News

Google’s Got a Book Search Just for Shakespeare

The official Google blog recently announced a slant of Google Books that’s focused on Shakespeare. The front page of the site has the Bard’s works divided into several tabs, including comedy, tragedy, romance, and history. I picked one (Julius Caesar, the only Shakespeare play I know from a hole in the ground) and was taken to a standard Google Books page featuring a public-domain version of the play.

The bummer is that the site is apparently all about browsing, and I wanted to pick lines and then scan Google books and see where they turned up. I grabbed a line from JC that I like: “The abuse of greatness is when it disjoins remorse from power;” and plugged that into Google’s full book search.

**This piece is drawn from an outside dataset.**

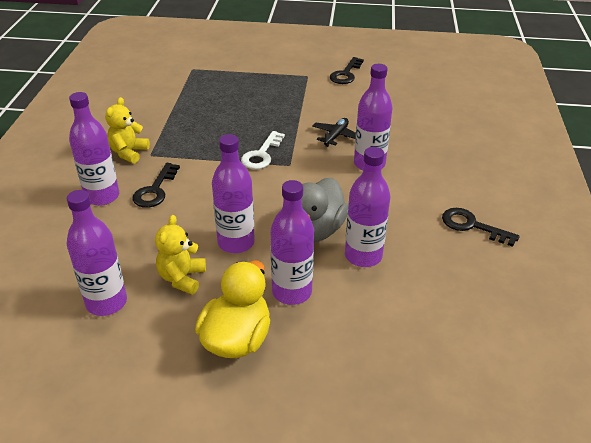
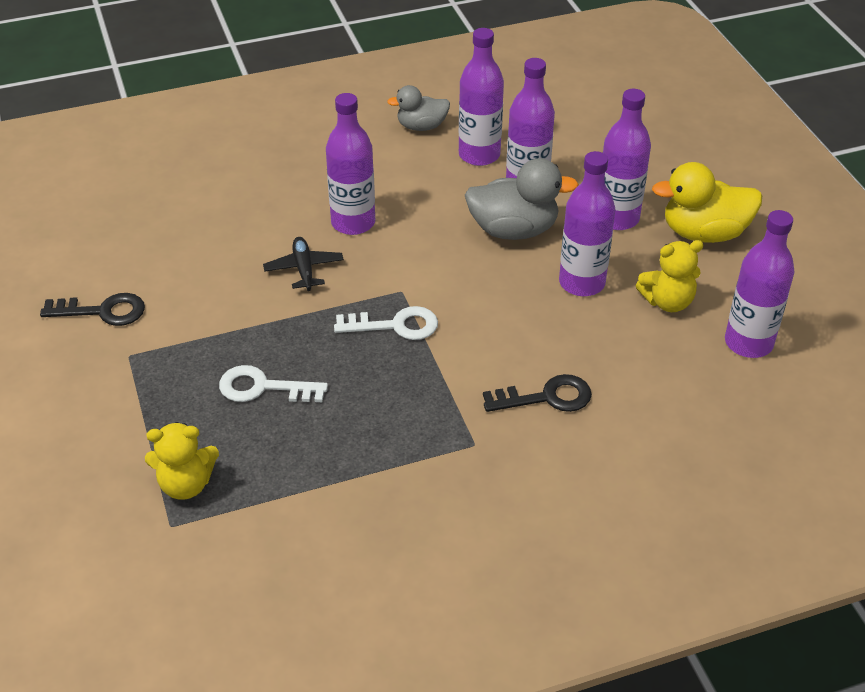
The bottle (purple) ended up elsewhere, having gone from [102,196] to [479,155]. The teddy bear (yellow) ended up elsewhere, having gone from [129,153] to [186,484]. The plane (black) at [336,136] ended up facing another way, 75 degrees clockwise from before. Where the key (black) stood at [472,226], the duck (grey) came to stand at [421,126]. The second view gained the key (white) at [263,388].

While I like JC by itself, I thought the results from this quote search were also interesting; it brought over 80 results from Google’s book searching, including a philosophy book from 1992, a Shakespearean dictionary from 1832 written by Thomas Dolby (!!), and The Gentleman’s Magazine, from 1907.

All these different perspectives with commentary about Brutus, about what quotes from JC were considered important, what they say and don’t say, add another layer to Shakespeare. Wouldn’t it be cool if Google set up this fakey Technorati-type interface, and did “backtracks” of Google books and which Shakespeare plays they quoted from? You could enter a quote, for example, Google could see what play it came from, then you’d get this search result with the main “Shakespeare blog” at the top of the page and then all the Google books that use that particular quote. Instant Shakeosphere.